| Excerpt provided |

_ _ _ _

In this lesson we’ll learn how to draw graphs of hyperbolic functions.

#### Hyperbolic sine, $sinh$

As we learned before, hyperbolic sine, $sinh:\mathbb{R} \rightarrow \mathbb{R}$, is monotonically increasing function defined with

$$\displaystyle{sinhx=\frac{e^{x}-e^{-x}}{2}}.$$

What would its graph look like? Maybe we wouldn’t know how to draw it at the first glance, but we have to remember its definition. Function $sinhx$ is defined with exponentional functions and we know what their graphs look like. Lets use that knowledge to draw $sinhx$.

First, lets start with calculating the value of $sin0$.

**For $x=0$, **$e^{x}=1$ and $e^{-x}=1$. As a result,

$$\displaystyle{sinh0=\frac{e^{0}-e^{-0}}{2}=\frac{1-1}{2}=0}.$$

To see how the rest of the hyperbolic sine behaves, we have to recall the graphs of two exponential functions. Rewrite $sinh$ as $$\displaystyle{sinhx=\frac{e^{x}}{2} – \frac{e^{-x}}{2}}$$ and lets sketch those graphs.

_ _ _ _

Write out every equation that the lesson on graphing hyperbolic functions displays on a line of its own. Work only from the lesson on graphing hyperbolic functions.

Records excerpted from a collection:
_ _ _ _

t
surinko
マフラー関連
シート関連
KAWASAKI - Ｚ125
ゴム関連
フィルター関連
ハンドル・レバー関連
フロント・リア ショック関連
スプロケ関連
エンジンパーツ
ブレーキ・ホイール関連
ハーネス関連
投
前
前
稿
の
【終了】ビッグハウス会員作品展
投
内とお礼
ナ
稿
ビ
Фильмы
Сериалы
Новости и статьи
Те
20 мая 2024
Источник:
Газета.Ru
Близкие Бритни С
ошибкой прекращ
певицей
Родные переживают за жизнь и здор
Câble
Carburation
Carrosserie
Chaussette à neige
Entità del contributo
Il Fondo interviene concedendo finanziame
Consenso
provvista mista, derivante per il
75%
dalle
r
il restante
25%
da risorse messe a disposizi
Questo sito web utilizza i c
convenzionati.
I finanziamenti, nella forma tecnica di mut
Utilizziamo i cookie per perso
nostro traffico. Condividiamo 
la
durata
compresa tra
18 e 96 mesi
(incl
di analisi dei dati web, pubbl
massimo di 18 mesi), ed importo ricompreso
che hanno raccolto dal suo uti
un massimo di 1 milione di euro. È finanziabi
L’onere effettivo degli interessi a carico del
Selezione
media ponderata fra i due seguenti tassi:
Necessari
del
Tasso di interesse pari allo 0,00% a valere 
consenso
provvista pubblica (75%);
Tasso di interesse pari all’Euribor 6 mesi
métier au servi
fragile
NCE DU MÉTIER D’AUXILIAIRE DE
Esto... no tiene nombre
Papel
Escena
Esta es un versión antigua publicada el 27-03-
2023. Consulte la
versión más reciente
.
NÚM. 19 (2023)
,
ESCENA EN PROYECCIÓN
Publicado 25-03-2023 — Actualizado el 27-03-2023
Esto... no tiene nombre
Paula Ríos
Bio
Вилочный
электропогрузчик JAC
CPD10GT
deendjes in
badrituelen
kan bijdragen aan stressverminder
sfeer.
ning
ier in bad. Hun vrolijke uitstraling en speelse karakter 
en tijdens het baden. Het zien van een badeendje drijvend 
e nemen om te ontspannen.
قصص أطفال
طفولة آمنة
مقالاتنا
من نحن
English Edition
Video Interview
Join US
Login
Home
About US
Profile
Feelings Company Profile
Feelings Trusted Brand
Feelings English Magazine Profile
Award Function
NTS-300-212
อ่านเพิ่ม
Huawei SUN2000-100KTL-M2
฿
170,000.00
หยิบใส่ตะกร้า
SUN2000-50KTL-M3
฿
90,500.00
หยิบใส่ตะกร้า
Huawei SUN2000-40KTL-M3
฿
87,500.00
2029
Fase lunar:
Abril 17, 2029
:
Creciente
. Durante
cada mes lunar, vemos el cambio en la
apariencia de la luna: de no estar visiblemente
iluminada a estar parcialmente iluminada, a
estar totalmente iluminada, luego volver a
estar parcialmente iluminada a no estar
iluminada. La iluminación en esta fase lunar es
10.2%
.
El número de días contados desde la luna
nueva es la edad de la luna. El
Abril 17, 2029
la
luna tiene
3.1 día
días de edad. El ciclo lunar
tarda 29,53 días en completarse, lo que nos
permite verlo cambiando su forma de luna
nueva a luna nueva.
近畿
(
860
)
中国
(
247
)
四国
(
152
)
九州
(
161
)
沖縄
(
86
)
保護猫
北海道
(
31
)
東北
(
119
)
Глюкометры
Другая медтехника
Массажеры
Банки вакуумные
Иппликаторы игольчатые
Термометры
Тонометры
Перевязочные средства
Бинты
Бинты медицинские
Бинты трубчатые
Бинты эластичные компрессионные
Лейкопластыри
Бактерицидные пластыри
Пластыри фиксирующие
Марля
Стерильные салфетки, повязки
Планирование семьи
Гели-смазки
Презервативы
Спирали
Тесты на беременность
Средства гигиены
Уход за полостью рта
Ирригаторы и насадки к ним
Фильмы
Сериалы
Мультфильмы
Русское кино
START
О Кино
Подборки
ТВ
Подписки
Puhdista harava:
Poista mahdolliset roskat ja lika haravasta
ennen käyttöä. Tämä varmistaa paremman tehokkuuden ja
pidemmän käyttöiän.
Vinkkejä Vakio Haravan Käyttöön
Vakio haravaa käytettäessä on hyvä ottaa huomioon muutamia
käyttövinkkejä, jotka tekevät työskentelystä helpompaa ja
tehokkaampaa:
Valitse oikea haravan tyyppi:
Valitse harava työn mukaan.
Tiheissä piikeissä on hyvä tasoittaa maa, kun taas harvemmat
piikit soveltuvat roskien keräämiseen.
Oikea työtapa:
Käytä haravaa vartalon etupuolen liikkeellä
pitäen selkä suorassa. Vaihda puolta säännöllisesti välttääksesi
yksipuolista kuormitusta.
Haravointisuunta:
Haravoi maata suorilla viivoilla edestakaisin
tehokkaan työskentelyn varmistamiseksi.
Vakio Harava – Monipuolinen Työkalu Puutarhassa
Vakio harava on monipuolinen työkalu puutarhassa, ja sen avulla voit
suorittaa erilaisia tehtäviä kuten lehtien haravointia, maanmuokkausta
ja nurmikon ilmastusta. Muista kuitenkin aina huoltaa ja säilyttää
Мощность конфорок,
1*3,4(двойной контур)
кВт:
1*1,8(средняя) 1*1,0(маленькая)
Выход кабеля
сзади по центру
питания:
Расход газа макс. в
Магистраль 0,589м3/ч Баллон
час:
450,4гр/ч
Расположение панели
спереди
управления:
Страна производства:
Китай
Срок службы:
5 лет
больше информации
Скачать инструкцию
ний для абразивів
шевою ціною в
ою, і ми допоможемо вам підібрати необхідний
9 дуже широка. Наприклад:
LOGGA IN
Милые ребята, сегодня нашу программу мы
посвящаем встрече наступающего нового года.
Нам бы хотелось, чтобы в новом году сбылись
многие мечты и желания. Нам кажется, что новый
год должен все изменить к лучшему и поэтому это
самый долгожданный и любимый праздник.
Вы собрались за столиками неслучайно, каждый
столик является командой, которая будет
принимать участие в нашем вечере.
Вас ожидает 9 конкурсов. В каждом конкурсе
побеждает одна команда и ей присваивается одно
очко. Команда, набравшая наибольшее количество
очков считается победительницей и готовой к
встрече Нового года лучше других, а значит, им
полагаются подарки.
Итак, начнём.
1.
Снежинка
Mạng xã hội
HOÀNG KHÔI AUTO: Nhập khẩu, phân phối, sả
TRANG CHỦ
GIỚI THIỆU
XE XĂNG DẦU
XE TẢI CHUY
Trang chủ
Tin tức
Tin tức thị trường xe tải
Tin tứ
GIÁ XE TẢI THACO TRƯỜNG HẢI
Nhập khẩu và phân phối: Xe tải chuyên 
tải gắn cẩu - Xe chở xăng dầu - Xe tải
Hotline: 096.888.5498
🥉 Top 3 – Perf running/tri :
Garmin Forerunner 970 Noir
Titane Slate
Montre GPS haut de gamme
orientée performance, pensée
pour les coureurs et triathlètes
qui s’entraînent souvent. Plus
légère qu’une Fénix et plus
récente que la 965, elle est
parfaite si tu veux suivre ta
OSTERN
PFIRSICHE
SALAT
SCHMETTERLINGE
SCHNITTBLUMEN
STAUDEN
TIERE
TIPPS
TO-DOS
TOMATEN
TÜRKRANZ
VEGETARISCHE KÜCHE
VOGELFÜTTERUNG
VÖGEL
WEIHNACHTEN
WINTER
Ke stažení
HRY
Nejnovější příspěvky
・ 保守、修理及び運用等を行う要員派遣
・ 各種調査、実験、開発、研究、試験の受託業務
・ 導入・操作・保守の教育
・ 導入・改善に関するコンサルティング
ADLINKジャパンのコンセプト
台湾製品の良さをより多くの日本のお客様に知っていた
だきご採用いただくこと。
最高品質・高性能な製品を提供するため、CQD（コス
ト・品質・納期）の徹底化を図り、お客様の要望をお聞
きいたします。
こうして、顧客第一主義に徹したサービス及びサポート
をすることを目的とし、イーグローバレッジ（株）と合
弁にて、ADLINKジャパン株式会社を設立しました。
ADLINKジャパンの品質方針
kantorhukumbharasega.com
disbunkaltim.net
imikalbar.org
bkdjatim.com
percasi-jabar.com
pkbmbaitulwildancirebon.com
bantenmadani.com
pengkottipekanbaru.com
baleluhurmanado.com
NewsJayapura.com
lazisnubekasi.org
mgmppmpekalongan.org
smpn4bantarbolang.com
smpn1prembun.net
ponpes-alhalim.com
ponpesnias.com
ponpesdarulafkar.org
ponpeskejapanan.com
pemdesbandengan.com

_ _ _ _

| Exercise answer |
1. sinh x = (e^x − e^(−x)) / 2
2. sinh 0 = (e^0 − e^(−0)) / 2 = (1 − 1) / 2 = 0
3. sinh x = e^x / 2 − e^(−x) / 2